Now, how well does gcc optimize this? Here, compiled with “g++ enumerate.cpp -std=c++11 -O3 -S”:

       .file "enumerate.cpp"
       .section .rodata.str1.1,"aMS",@progbits,1
       .string "%d " // The string we’re printing
       .string ""
       .section .text.startup,"ax",@progbits
       .p2align 4,,15
       .globl main
       .type main, @function
       subq $8, %rsp
       .cfi_def_cfa_offset 16
       movl $1, %edx      // Load 1
       movl $.LC0, %esi // Load “%d “
       movl $1, %edi     
       xorl %eax, %eax
       call __printf_chk // print “1 “
       movl $2, %edx    // Load 2
       movl $.LC0, %esi
       movl $1, %edi
       xorl %eax, %eax
       call __printf_chk // print “2 “
       movl $3, %edx    // Load 3...

GCC has optimized the loop entirely out! It is now equivalent to writing:

   printf( “%d “, 1 );
   printf( “%d “, 2 );
   // ...

We have found a truly zero-overhead abstraction with nicer syntax than in the past, and all with just a small amount of work. We can even use this with STL functions.
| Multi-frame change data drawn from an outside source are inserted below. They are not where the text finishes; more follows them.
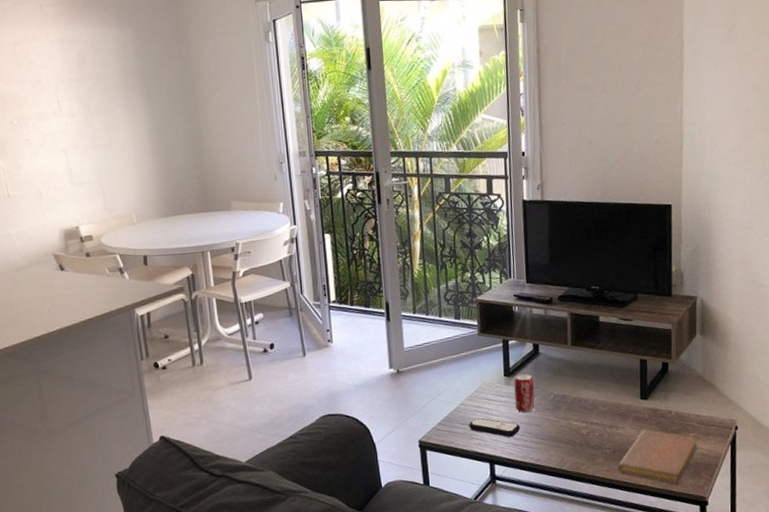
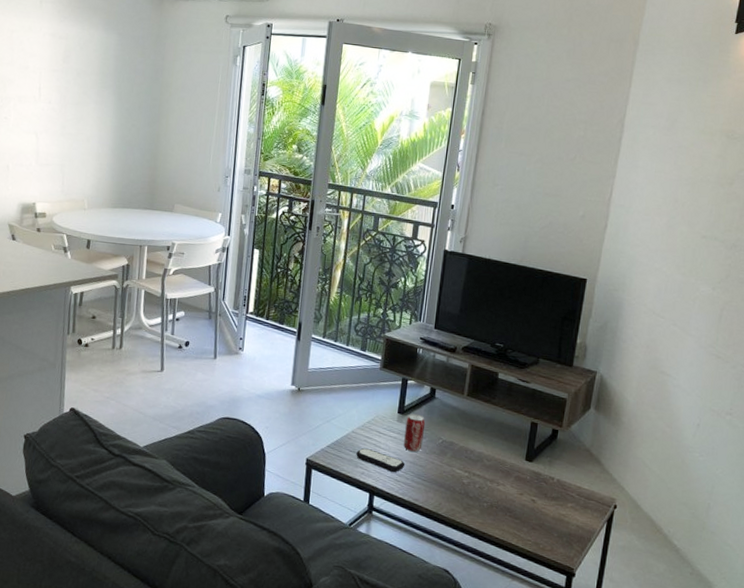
notebook: present [618,429,697,483] -> none [493,490,574,549]

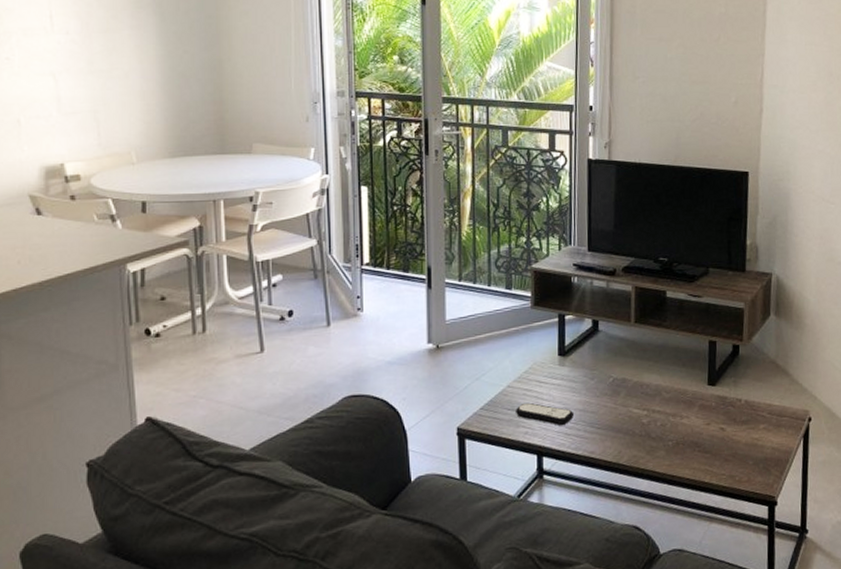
beverage can: present [404,413,426,452] -> none [569,353,592,399]

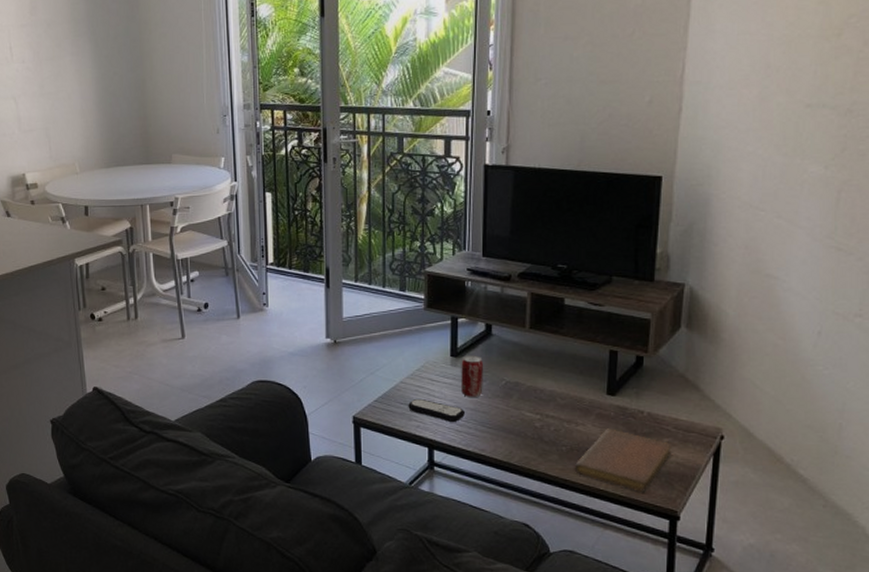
beverage can: none [569,353,592,399] -> present [461,355,484,398]
notebook: none [681,419,767,480] -> present [575,428,672,492]

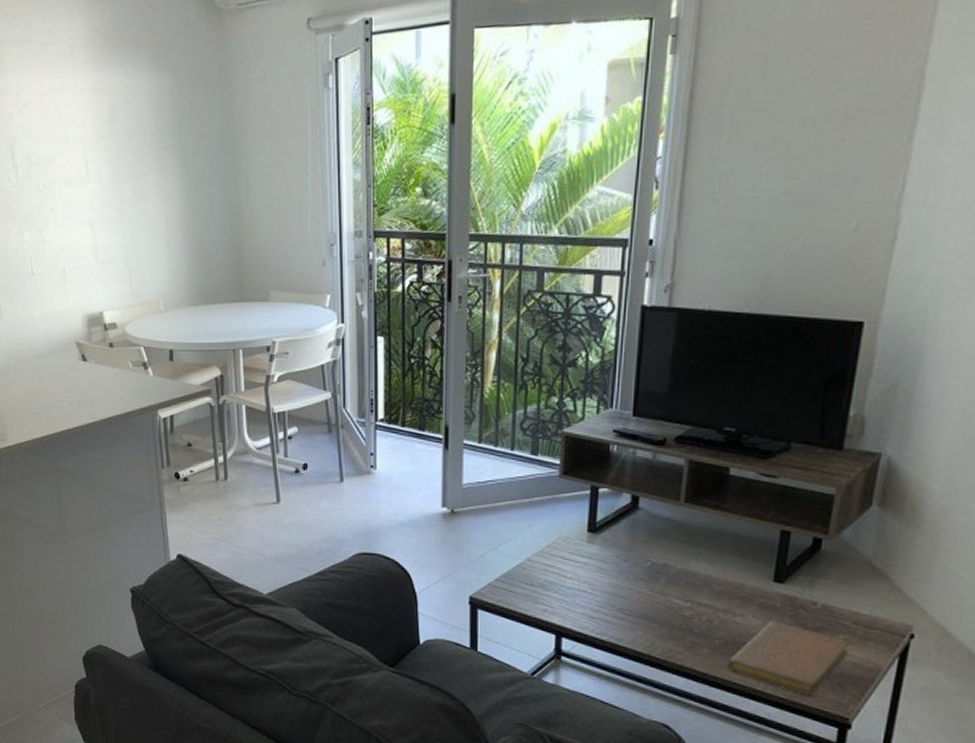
remote control: present [408,398,466,422] -> none [534,578,602,607]
beverage can: present [461,355,484,398] -> none [598,531,627,581]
   std::vector<int> toVector( const IRange& r ) {
       std::vector<int> v;
       std::copy( r.begin(), r.end(), std::back_inserter(v) );
       return v;
       // Alternatively: return std::vector<int>( r.begin(), r.end() );
   int main() {
       auto v = toVector( enumerate(1,10) );
       for( unsigned int x : v )
           printf( "%d ", x );

We cannot insert into an IRange, take an element out, or any modifying action, but we can easily create a vector or list from one and then modify that. We can save the creation of a vector or initializer_list by using this instead, and not calling std::iota. 

In conclusion, I want to note that the above implementation is under-tested and could possibly be more standard compliant; but I thought the trick was so neat that I’d try and share it anyway. Feedback is welcome.